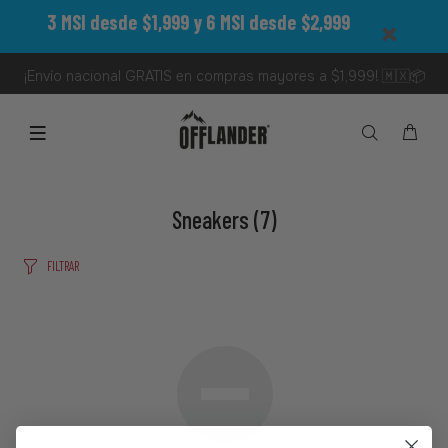
3 MSI desde $1,999 y 6 MSI desde $2,999
¡Envío nacional GRATIS en compras mayores a $1,999! 🇲🇽📦
Sneakers
(7)
FILTRAR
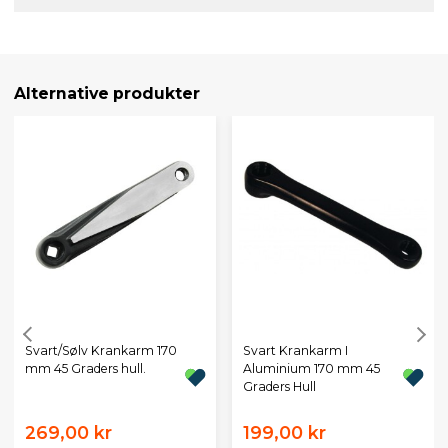
Alternative produkter
Svart/Sølv Krankarm 170
Svart Krankarm I
mm 45 Graders hull.
Aluminium 170 mm 45
Graders Hull
269,00 kr
199,00 kr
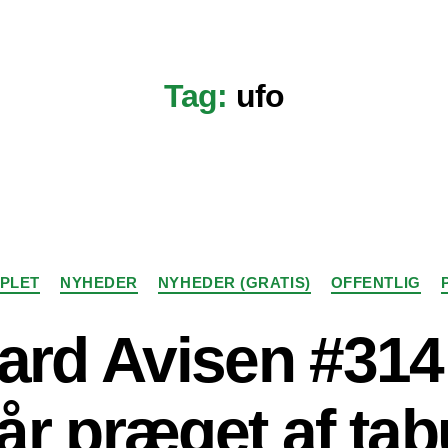
Tag:
ufo
Kategorier
PLET
NYHEDER
NYHEDER (GRATIS)
OFFENTLIG
rd Avisen #314
 år præget af ta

+++

WORK TO COMPLETE: Reproduce the text of all the entries above with each "Krankarm" replaced by "crank arm", leaving everything else unchanged. Omit the pictures from your answer.

OUTPUT OF THE TASK:
3 MSI desde $1,999 y 6 MSI desde $2,999
¡Envío nacional GRATIS en compras mayores a $1,999! 🇲🇽📦
Sneakers
(7)
FILTRAR
Alternative produkter
Svart/Sølv crank arm 170
Svart crank arm I
mm 45 Graders hull.
Aluminium 170 mm 45
Graders Hull
269,00 kr
199,00 kr
Tag:
ufo
Kategorier
PLET
NYHEDER
NYHEDER (GRATIS)
OFFENTLIG
rd Avisen #314
 år præget af ta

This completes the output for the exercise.